THE TASK ▸ Produce a verbatim transcription of the records below, beginning at the line containing "left elbow: (529, 443)" and ending at the final line; include only those lines.

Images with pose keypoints
-=-=-
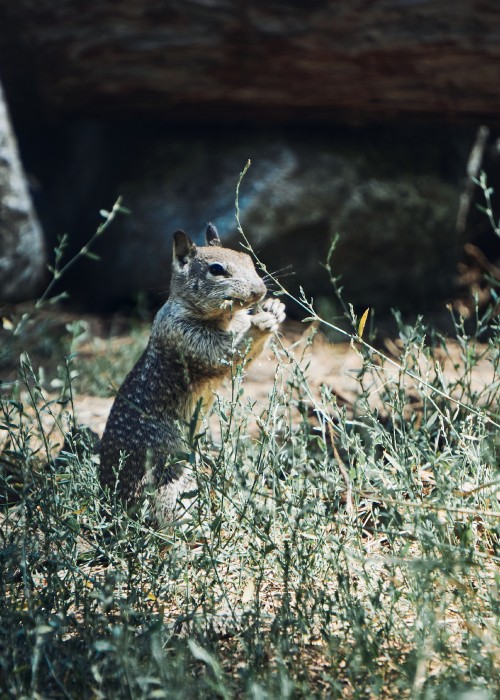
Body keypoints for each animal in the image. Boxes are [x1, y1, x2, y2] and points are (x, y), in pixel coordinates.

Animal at [98, 224, 286, 524]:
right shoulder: (186, 336)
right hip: (165, 482)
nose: (259, 291)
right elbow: (225, 354)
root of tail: (107, 499)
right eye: (216, 269)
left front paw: (274, 309)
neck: (224, 319)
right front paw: (261, 321)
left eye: (248, 259)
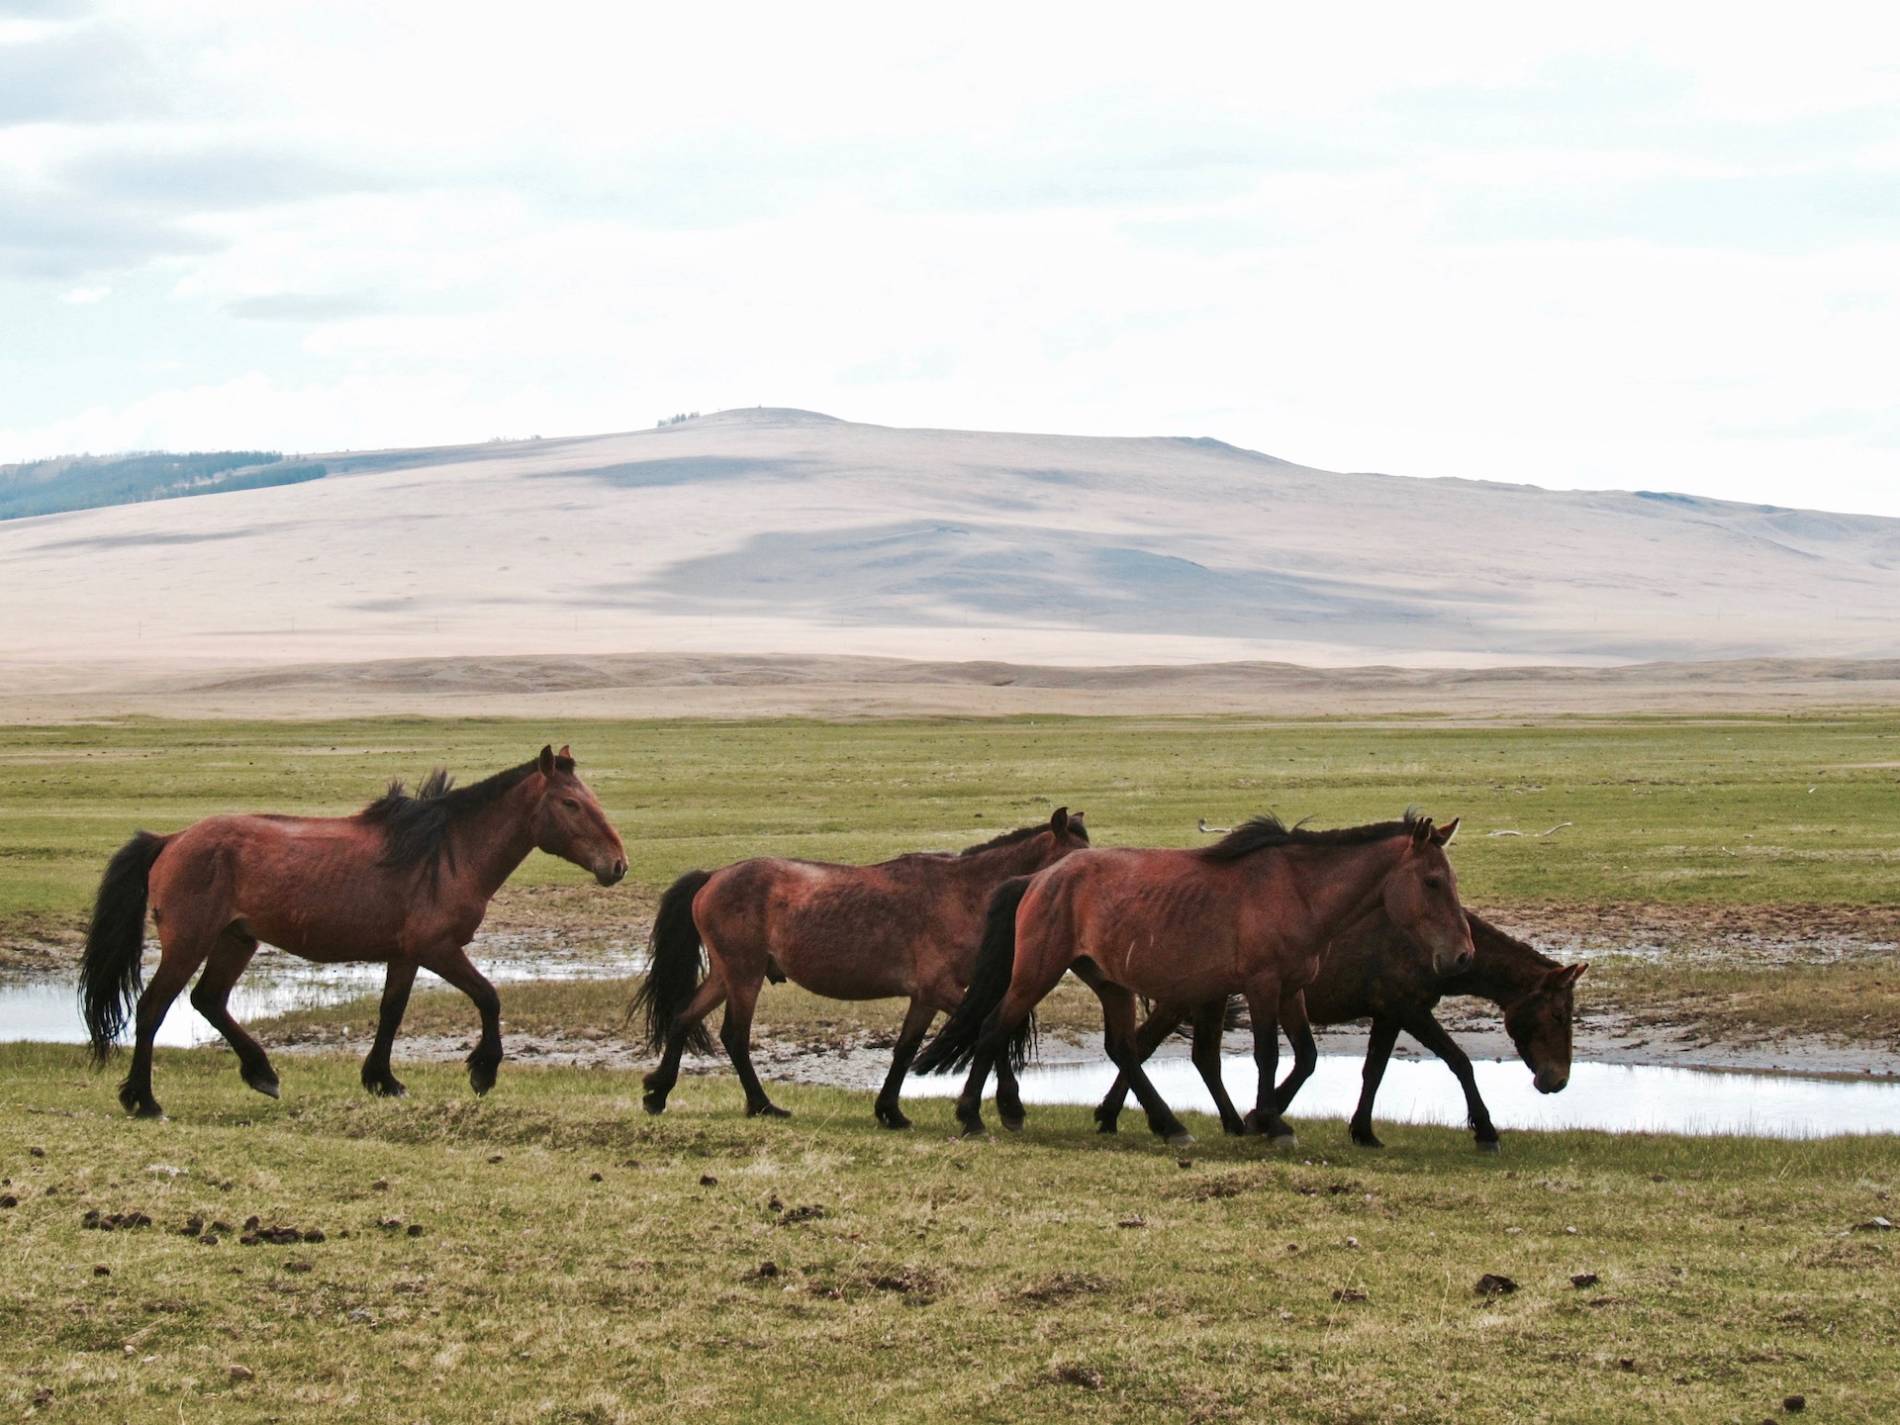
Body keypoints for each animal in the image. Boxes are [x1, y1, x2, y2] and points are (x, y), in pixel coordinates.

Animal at [77, 741, 627, 1124]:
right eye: (571, 804)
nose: (618, 865)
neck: (448, 854)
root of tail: (171, 840)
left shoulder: (405, 954)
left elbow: (391, 1012)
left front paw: (382, 1079)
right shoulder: (438, 949)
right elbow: (489, 998)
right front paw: (482, 1071)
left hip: (237, 939)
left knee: (208, 1000)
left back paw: (262, 1073)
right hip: (189, 942)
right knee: (154, 1008)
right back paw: (144, 1100)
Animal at [630, 813, 1094, 1124]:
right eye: (1077, 861)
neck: (964, 895)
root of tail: (713, 877)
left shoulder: (924, 996)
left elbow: (905, 1049)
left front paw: (890, 1111)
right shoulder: (941, 990)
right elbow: (984, 1032)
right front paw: (1011, 1107)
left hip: (727, 975)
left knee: (684, 1017)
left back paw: (658, 1093)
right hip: (743, 976)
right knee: (734, 1036)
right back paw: (763, 1105)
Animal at [912, 813, 1474, 1147]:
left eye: (1449, 879)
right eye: (1432, 881)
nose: (1462, 955)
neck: (1299, 891)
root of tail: (1039, 878)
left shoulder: (1292, 990)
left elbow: (1307, 1056)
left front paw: (1260, 1118)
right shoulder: (1263, 985)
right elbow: (1268, 1055)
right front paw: (1270, 1123)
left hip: (1110, 982)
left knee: (1123, 1049)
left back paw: (1169, 1125)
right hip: (1037, 971)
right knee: (993, 1028)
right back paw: (974, 1116)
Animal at [1094, 908, 1580, 1155]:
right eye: (1559, 1014)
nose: (1557, 1081)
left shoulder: (1389, 1014)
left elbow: (1374, 1072)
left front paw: (1362, 1130)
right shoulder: (1409, 1008)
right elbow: (1460, 1062)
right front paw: (1485, 1130)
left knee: (1182, 1053)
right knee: (1146, 1045)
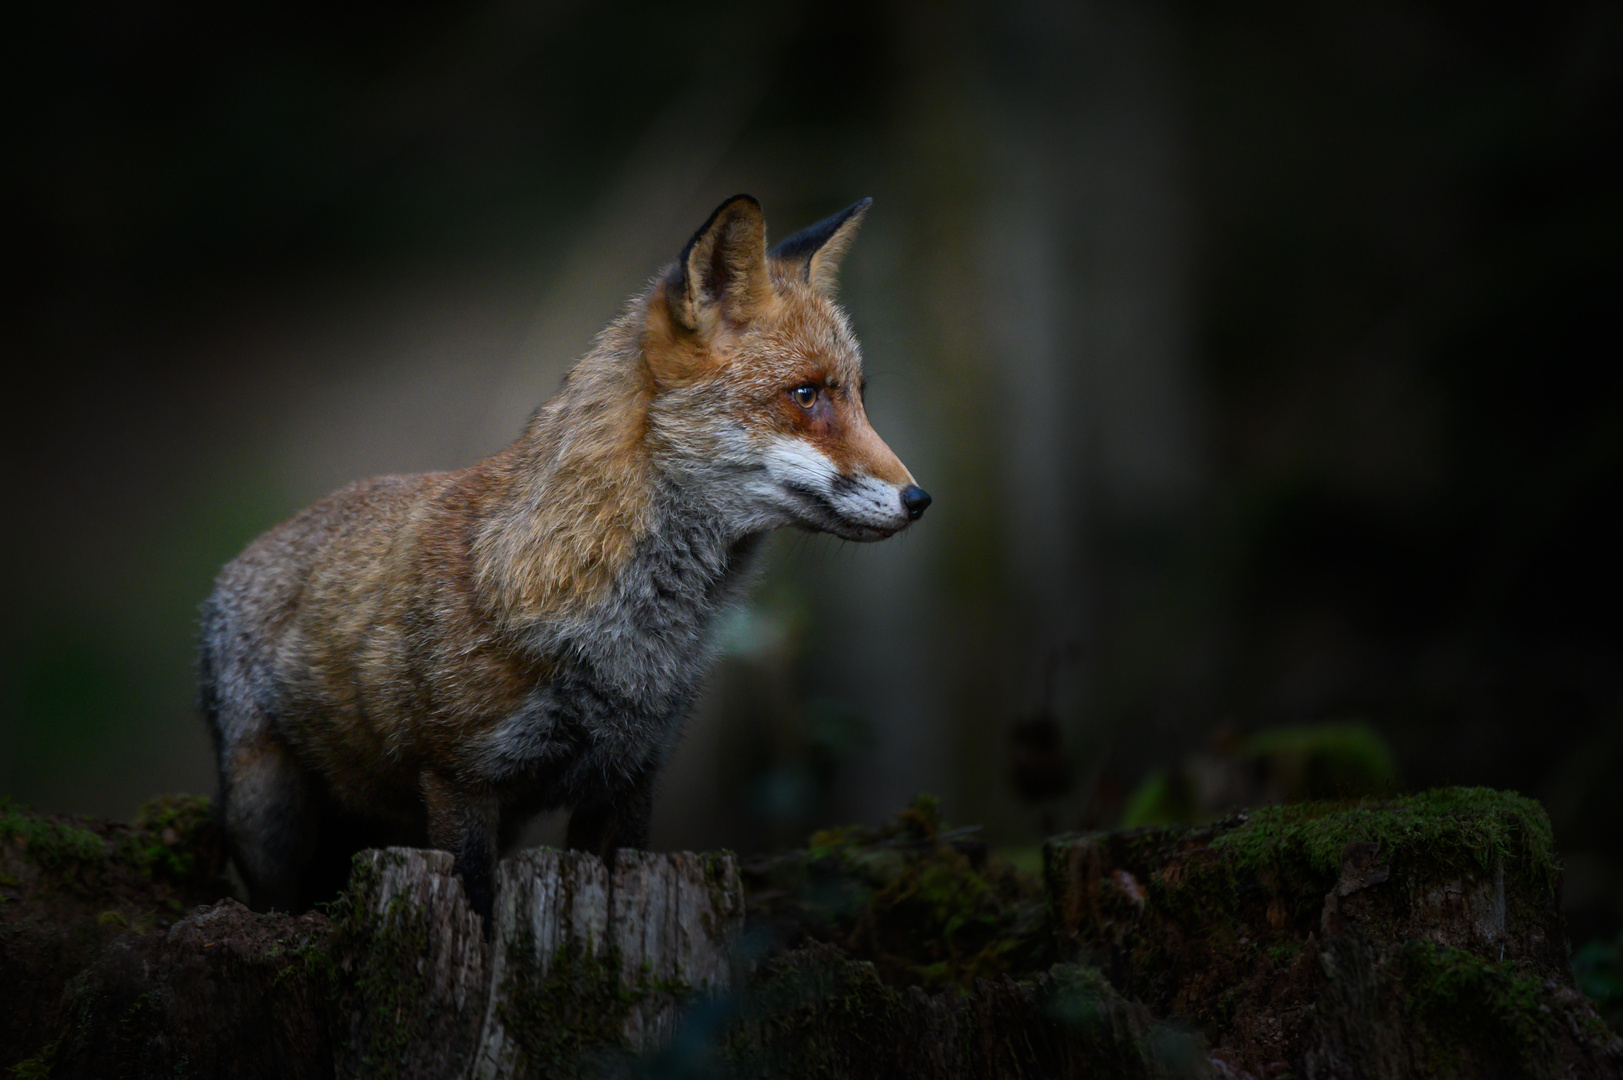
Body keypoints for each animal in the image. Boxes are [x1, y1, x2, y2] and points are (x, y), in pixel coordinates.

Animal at [202, 191, 934, 915]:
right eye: (805, 394)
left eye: (859, 397)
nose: (920, 499)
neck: (635, 641)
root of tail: (245, 555)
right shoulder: (460, 778)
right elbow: (477, 895)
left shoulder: (629, 777)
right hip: (268, 821)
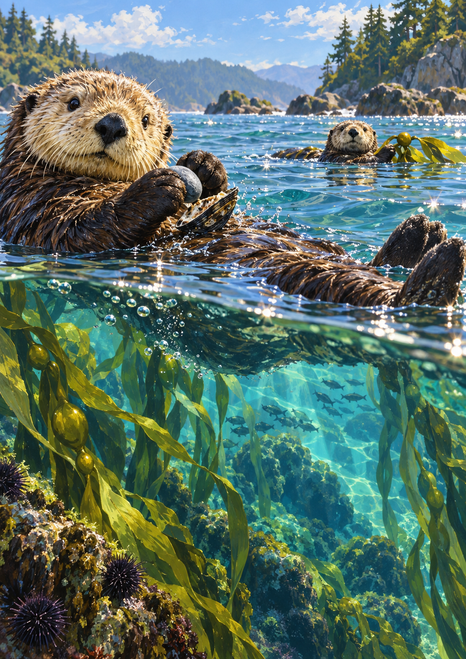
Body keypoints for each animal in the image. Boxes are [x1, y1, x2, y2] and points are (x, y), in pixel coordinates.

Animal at [0, 70, 463, 309]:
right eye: (73, 102)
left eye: (146, 120)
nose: (113, 122)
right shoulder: (28, 206)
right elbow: (77, 228)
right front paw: (163, 183)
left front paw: (204, 165)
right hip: (297, 275)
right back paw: (435, 260)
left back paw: (423, 234)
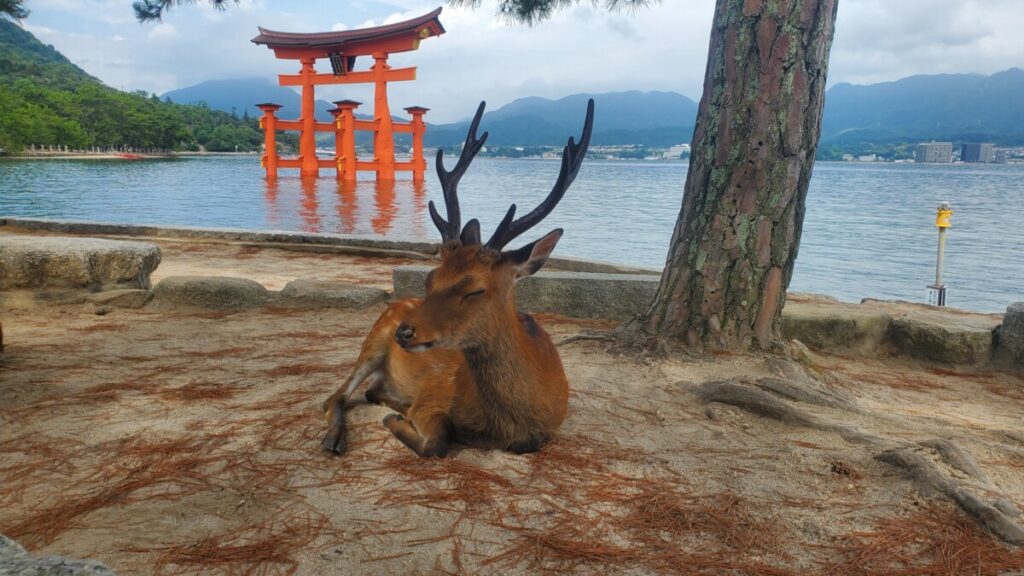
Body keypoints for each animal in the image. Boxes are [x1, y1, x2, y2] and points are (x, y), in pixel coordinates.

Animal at [317, 98, 593, 457]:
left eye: (474, 289)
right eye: (430, 279)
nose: (405, 332)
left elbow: (529, 443)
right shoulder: (433, 393)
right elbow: (436, 441)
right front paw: (396, 421)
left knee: (369, 390)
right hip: (373, 338)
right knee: (336, 396)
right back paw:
-=-=-
TASK OUTPUT ▸
left elbow: (529, 443)
right shoulder: (433, 393)
right elbow: (436, 441)
right front paw: (396, 421)
left knee: (369, 390)
right hip: (373, 338)
right knee: (336, 396)
right back paw:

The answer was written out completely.